I have a question, I was looking at the 16rRNA structure. I see that the sum of variable regions in V3-V4 is 160nt and the conserved region length is 100nt. And for V4-V5,the sum of variable regions is 100 whereas the conserved region between them is 160nt long. So reads should have a longer overlap in case of V4-V5. Could it affect the result of chimera detection? It seems like in the chimera.cpp that the detection of chimera depends to some extend to the length of the overlap. Is this the source code for R function? Could it affect the dada2 decision on which reads are bimeras?

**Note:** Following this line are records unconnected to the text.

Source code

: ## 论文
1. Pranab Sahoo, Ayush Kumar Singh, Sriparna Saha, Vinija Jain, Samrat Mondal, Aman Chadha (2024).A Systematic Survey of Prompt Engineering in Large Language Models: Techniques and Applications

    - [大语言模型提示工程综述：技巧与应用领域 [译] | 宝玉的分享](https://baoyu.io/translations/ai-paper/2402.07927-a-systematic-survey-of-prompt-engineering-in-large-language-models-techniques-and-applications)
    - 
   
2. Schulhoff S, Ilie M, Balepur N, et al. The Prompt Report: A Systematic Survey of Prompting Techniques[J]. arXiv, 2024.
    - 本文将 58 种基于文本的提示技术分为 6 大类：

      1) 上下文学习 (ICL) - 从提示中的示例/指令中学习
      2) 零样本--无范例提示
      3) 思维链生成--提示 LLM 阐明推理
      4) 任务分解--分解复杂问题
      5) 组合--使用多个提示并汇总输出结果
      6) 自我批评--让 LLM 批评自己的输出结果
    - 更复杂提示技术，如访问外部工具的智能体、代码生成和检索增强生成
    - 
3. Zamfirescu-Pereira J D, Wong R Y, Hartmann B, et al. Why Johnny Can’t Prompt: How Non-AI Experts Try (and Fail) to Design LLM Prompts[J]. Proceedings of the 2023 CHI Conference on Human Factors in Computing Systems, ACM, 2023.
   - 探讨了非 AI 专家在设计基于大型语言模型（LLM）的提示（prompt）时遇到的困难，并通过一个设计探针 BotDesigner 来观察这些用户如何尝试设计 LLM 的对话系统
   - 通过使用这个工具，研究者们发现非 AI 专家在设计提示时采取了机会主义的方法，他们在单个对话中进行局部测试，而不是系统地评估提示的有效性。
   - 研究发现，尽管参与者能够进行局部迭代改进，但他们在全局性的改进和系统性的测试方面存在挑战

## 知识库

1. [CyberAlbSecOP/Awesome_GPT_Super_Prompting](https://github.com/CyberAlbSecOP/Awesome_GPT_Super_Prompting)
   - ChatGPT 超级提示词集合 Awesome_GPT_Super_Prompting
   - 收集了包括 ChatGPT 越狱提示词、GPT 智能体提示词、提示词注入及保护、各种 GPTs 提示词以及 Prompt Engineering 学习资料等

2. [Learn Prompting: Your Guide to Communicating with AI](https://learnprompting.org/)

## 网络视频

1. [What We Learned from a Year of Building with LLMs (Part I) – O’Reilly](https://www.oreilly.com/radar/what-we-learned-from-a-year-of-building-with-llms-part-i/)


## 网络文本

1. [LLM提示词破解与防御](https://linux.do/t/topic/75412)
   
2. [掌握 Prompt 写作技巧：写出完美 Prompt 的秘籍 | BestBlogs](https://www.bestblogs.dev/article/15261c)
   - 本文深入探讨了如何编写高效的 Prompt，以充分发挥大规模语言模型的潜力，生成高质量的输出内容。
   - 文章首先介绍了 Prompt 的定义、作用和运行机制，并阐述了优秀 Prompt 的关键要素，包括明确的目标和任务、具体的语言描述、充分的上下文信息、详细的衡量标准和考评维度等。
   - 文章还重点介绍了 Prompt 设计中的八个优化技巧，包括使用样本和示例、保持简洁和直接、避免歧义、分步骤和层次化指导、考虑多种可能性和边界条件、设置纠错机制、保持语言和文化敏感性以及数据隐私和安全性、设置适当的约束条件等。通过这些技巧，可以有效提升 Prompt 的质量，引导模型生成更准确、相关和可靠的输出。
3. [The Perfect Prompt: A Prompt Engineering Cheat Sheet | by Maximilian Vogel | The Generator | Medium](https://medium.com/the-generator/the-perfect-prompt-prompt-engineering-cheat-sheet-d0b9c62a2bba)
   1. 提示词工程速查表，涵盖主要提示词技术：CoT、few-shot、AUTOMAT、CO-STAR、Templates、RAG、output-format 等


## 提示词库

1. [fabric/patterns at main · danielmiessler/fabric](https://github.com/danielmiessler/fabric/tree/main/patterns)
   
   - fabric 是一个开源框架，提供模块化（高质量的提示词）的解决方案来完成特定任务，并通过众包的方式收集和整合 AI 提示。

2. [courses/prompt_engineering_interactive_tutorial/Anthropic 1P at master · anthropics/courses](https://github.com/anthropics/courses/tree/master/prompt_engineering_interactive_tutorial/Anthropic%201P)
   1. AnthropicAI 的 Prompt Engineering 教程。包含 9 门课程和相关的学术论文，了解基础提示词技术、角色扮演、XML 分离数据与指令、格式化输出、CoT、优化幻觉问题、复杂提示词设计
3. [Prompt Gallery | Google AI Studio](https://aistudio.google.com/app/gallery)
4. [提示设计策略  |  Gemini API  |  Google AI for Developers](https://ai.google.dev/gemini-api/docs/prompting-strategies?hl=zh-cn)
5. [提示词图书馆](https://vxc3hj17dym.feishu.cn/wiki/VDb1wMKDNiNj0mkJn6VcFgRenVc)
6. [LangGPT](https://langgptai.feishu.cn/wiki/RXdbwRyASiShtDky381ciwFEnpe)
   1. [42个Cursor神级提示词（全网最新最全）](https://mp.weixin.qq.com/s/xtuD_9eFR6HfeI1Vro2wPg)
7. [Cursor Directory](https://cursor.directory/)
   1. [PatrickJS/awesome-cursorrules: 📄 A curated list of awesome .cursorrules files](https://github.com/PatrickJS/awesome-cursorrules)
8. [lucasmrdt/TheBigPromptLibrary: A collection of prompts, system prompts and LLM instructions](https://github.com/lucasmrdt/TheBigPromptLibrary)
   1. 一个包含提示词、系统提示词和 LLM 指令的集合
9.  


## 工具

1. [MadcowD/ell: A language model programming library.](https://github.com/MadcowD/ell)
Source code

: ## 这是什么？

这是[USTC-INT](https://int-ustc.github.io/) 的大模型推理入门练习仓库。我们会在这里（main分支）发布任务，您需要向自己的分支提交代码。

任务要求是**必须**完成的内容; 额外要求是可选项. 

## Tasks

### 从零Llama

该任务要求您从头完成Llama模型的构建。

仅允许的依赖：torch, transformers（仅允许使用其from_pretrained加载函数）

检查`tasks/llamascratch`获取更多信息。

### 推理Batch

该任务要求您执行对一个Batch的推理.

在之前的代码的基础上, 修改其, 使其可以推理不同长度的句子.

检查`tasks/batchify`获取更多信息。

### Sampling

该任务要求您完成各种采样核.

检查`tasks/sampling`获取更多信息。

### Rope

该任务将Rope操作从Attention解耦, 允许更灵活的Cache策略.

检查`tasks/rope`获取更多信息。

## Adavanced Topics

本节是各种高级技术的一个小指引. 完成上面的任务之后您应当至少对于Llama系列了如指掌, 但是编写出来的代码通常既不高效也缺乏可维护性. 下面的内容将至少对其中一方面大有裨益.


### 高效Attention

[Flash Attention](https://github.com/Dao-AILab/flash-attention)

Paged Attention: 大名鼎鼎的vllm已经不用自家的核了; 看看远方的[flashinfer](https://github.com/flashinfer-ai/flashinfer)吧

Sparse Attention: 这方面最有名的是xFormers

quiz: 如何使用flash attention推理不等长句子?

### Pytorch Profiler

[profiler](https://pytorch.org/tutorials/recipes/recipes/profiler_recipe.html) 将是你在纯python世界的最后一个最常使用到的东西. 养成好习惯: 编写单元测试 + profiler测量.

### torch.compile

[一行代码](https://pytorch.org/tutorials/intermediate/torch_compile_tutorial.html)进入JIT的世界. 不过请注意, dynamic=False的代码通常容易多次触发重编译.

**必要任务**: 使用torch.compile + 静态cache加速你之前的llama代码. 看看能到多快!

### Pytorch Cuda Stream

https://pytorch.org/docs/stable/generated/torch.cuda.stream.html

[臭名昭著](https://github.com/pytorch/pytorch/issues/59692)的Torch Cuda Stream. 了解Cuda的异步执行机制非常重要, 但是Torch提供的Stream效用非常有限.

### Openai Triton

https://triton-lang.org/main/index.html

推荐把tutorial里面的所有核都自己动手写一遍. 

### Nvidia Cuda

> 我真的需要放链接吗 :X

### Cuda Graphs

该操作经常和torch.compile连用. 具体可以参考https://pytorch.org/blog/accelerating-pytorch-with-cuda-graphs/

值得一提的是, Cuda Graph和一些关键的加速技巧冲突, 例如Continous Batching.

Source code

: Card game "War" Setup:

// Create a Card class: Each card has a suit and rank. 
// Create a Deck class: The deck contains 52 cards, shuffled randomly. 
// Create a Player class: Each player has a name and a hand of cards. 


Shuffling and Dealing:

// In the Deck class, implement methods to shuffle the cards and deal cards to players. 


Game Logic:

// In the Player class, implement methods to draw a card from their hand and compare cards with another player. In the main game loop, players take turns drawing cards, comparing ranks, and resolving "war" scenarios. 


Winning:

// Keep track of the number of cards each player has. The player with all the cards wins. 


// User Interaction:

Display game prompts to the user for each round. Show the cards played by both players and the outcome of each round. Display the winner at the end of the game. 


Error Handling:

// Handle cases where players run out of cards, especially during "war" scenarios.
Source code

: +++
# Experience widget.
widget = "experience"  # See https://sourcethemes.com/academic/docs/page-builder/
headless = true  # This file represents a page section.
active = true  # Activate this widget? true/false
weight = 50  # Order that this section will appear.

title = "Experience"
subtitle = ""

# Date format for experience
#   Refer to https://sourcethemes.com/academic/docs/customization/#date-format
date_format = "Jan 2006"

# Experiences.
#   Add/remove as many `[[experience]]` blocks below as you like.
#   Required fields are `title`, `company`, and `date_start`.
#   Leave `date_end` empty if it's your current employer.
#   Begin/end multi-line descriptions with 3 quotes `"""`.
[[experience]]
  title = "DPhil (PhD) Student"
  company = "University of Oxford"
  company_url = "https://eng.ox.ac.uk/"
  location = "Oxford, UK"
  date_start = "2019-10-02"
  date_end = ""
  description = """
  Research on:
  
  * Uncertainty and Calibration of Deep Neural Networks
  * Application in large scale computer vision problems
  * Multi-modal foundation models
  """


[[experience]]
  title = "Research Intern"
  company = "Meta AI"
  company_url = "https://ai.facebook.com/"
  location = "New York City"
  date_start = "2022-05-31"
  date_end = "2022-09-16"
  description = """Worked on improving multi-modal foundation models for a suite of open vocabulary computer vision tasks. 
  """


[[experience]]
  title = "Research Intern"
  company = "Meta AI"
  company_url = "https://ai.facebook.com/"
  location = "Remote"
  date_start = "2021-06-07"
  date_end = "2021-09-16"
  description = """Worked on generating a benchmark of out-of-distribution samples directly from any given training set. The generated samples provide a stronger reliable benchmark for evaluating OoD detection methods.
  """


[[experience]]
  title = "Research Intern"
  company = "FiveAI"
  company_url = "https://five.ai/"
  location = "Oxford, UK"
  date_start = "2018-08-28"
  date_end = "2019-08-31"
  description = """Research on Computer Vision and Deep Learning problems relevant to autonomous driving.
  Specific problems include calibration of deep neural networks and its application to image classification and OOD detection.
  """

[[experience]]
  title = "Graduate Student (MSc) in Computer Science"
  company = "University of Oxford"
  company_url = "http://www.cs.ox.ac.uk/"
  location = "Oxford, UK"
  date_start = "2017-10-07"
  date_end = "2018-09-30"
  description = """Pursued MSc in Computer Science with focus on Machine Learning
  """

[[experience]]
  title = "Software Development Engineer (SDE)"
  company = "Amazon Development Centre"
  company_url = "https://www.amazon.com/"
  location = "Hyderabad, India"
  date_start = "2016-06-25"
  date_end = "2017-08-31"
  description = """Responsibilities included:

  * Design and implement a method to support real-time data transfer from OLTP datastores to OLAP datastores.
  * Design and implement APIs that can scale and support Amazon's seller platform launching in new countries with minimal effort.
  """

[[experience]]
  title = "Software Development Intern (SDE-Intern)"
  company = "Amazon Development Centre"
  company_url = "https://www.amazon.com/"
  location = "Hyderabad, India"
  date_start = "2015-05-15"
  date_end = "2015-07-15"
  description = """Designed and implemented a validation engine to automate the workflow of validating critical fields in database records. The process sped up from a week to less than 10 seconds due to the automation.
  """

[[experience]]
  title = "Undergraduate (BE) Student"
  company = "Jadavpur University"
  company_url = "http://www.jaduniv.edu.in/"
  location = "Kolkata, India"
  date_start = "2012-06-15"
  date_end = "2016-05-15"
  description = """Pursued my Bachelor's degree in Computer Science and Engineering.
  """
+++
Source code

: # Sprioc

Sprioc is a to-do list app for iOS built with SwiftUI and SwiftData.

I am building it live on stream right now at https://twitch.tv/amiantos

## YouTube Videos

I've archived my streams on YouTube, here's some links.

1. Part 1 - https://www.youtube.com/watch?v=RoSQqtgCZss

benjjneb commented 4 years ago

In the prevalence-based method, can you confirm that Decontam doesn't take the abundance information into account, but only the presence/absence? That is to say, if a given taxa is seen with 1 read in all negative controls and seen with 2000 reads in all samples, it will be considered a contaminant, right ? If this is the case, do you recommend, for each sample, filtering out taxa with very few reads before running Decontam ?

That won't have any impact on the chimera detection algorithm, which doesn't know about secondary structure or about the overlap between the reads (chimera removal is performed after merging the reads together).

It can have an effect on chimera generation though. The presence of a conserved region in the middle of the amplicon is conducive to more chimeras being created, as it is easier for an incomple amplicon from an earlier PCR step to anneal to another amplicon and form a chimera in a later step when there is high sequence similarity there.

golrokh51 commented 4 years ago

Thanks Benjamin.

pandan74 commented 4 years ago

Hi All, i have similar problem, but I have 2 type of samples in one run: lung and fecal. Fecal samples look just fine but for the the lung samples I lost almost all reads after chimera removing and merging: sequence_pipeline_stats.txt

Any suggestions? This is 2x150 V4 fragment, all samples were processed and sequenced together. Demultiplexing was done with idemp.